* [Brief] What lines of the data below hold the string "heading"? Copy each one.

........

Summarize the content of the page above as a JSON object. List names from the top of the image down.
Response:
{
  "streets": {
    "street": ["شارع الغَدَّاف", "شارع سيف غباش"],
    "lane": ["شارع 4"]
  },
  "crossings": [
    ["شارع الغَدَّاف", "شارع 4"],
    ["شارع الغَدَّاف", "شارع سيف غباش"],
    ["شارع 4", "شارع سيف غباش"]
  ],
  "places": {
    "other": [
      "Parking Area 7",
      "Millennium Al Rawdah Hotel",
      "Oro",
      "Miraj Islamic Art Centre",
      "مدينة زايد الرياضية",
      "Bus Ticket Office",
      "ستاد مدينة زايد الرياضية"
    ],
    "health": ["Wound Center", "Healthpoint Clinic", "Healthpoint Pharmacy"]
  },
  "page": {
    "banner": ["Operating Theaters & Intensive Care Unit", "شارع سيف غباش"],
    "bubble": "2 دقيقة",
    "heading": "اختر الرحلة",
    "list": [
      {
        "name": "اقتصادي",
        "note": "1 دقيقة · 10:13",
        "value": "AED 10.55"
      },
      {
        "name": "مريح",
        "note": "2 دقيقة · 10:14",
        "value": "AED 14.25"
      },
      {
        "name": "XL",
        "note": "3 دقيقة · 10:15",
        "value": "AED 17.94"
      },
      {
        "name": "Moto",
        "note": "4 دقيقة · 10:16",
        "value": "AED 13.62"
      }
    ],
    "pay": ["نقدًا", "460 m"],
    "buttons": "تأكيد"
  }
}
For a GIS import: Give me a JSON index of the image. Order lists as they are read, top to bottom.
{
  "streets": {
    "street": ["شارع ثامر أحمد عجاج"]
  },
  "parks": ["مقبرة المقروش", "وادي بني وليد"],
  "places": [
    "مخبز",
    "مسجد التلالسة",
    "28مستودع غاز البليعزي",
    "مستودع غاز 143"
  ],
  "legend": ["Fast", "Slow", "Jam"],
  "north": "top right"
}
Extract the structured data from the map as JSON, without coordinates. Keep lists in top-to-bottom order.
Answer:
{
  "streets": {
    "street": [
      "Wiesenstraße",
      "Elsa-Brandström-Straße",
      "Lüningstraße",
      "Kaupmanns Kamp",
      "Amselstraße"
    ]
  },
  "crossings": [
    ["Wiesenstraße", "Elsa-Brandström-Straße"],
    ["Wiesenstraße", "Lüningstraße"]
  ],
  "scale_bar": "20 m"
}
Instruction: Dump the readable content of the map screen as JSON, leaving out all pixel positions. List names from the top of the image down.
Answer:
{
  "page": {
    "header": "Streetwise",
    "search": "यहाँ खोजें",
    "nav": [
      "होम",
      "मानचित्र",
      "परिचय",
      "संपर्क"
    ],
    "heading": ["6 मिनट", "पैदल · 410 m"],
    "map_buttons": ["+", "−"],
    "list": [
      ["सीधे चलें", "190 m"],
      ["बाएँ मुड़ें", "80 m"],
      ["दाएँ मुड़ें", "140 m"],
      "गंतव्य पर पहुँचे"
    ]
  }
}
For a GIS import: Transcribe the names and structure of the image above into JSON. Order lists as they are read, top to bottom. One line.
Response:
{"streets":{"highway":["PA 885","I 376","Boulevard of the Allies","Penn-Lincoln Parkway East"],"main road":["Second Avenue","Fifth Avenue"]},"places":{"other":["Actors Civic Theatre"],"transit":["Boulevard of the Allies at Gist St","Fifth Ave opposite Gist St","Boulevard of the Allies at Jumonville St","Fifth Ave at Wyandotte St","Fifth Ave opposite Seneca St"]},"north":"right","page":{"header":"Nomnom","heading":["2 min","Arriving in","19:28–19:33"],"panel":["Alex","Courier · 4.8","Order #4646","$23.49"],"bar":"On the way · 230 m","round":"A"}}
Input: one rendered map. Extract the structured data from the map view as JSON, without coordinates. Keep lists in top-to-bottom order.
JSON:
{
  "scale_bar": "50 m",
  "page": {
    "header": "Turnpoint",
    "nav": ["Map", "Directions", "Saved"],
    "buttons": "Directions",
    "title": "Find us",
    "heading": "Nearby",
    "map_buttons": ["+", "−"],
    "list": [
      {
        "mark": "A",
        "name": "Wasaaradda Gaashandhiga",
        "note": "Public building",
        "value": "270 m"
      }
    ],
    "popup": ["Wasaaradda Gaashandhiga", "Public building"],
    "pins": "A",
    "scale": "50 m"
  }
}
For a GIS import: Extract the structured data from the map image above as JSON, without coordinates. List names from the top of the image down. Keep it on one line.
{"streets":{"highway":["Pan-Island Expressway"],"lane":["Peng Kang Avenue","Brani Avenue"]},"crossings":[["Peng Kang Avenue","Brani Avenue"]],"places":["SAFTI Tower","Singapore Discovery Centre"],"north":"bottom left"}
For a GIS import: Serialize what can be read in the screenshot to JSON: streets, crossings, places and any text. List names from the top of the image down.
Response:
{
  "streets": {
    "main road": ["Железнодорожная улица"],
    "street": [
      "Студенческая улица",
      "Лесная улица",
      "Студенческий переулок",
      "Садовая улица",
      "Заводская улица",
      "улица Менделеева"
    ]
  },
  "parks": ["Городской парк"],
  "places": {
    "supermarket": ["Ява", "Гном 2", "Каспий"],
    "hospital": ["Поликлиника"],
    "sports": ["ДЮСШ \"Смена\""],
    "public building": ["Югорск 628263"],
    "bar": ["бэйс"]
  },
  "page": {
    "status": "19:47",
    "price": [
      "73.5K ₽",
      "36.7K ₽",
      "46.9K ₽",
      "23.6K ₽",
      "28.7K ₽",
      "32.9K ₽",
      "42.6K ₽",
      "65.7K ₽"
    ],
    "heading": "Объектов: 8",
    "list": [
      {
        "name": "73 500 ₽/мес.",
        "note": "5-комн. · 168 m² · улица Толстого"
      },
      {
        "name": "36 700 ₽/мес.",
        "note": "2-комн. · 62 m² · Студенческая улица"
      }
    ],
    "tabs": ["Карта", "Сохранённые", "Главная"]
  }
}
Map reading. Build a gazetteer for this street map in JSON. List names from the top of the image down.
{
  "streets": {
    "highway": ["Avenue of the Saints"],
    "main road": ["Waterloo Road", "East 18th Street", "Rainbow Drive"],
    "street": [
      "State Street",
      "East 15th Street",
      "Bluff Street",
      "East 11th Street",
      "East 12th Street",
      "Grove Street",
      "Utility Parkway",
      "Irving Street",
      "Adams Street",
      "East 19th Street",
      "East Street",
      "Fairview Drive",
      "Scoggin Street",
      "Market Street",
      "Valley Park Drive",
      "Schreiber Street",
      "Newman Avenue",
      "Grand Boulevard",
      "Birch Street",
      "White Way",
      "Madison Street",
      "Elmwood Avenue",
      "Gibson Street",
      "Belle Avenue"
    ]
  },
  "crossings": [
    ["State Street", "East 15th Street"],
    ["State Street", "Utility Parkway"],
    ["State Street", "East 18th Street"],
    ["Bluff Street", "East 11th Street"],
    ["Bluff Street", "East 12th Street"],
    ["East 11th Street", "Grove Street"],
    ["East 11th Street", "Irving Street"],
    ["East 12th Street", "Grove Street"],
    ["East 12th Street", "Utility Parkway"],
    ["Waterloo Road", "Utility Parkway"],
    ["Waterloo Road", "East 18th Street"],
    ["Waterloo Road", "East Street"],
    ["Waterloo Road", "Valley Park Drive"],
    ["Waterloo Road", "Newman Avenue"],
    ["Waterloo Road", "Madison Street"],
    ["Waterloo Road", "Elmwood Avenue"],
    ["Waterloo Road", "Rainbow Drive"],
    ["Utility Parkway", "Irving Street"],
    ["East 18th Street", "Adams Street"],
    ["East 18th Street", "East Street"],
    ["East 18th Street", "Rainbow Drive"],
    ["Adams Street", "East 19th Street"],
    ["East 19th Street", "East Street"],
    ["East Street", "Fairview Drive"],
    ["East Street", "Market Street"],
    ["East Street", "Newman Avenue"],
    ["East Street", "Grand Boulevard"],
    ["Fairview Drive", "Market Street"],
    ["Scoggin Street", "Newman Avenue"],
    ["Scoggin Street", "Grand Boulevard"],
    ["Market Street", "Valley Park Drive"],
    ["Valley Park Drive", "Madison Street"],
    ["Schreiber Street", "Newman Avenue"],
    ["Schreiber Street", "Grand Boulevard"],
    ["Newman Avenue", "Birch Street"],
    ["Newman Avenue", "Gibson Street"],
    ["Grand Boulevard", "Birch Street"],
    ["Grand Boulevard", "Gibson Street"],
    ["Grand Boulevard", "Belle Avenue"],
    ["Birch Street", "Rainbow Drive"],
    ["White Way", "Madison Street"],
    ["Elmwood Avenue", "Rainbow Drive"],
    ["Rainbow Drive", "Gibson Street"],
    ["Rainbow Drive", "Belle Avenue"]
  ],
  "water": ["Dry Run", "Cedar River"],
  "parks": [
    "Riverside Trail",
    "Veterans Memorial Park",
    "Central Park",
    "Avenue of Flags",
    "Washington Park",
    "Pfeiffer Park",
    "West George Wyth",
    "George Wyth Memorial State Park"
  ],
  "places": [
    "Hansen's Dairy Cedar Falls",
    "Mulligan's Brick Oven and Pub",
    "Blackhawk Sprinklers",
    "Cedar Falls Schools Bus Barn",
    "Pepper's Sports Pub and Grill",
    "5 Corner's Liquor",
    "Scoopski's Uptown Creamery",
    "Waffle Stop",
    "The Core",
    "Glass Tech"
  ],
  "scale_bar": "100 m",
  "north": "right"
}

........

* [Task response]
    "heading": "اختر الرحلة",
    "heading": ["6 मिनट", "पैदल · 410 m"],
{"streets":{"highway":["PA 885","I 376","Boulevard of the Allies","Penn-Lincoln Parkway East"],"main road":["Second Avenue","Fifth Avenue"]},"places":{"other":["Actors Civic Theatre"],"transit":["Boulevard of the Allies at Gist St","Fifth Ave opposite Gist St","Boulevard of the Allies at Jumonville St","Fifth Ave at Wyandotte St","Fifth Ave opposite Seneca St"]},"north":"right","page":{"header":"Nomnom","heading":["2 min","Arriving in","19:28–19:33"],"panel":["Alex","Courier · 4.8","Order #4646","$23.49"],"bar":"On the way · 230 m","round":"A"}}
    "heading": "Nearby",
    "heading": "Объектов: 8",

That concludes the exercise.